== Source text

When the connector 10 is connected to the inlet 220, the AC connection portion of the connector 10 (see FIG. 3) is electrically connected to the AC connection portions 221, 222 of the inlet 220, and the communication portion of the connector 10 (see FIG. 3) is connected to the communication portions 223 to 225 of the inlet 220.

The power conversion device 230 performs power conversion between the battery 250 and the inlet 220 in response to a control signal from the ECU 210.

The power conversion device 230 converts the alternating current power supplied from the AC charging cable 20 into direct current power and charges the battery 250 using the converted direct current power when AC charging is performed on the battery 250 in a state where the connector 10 connected to the AC charging cable 20 is connected to the inlet 220.

Further, when the AC discharge is performed using the battery 250 in a state where the connector 10 connected to the AC discharge connector 30 is connected to the inlet 220 and the plug 410 of the electrical device 400 is connected to the outlet 32 of the AC discharge connector 30, the power conversion device 230 converts the direct current power supplied from the battery 250 into the alternating current power and supplies the converted alternating current power (for example, AC 100 V) to the electrical device 400.

====
== Items

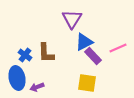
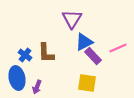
purple arrow: rotated 48 degrees counterclockwise
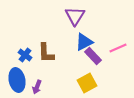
purple triangle: moved 3 px right, 3 px up
blue ellipse: moved 2 px down
yellow square: rotated 36 degrees counterclockwise
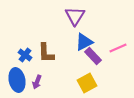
purple arrow: moved 5 px up
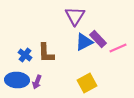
purple rectangle: moved 5 px right, 17 px up
blue ellipse: rotated 75 degrees counterclockwise
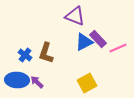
purple triangle: rotated 40 degrees counterclockwise
brown L-shape: rotated 20 degrees clockwise
purple arrow: rotated 112 degrees clockwise
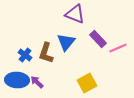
purple triangle: moved 2 px up
blue triangle: moved 18 px left; rotated 24 degrees counterclockwise
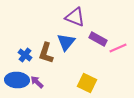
purple triangle: moved 3 px down
purple rectangle: rotated 18 degrees counterclockwise
yellow square: rotated 36 degrees counterclockwise
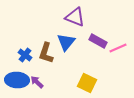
purple rectangle: moved 2 px down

====

**Your objective:**
Extract the passage on the power conversion device from "The power conversion device 230 converts the alternating" up to and including "electrical device 400.".

**Answer to this exercise:**
The power conversion device 230 converts the alternating current power supplied from the AC charging cable 20 into direct current power and charges the battery 250 using the converted direct current power when AC charging is performed on the battery 250 in a state where the connector 10 connected to the AC charging cable 20 is connected to the inlet 220.

Further, when the AC discharge is performed using the battery 250 in a state where the connector 10 connected to the AC discharge connector 30 is connected to the inlet 220 and the plug 410 of the electrical device 400 is connected to the outlet 32 of the AC discharge connector 30, the power conversion device 230 converts the direct current power supplied from the battery 250 into the alternating current power and supplies the converted alternating current power (for example, AC 100 V) to the electrical device 400.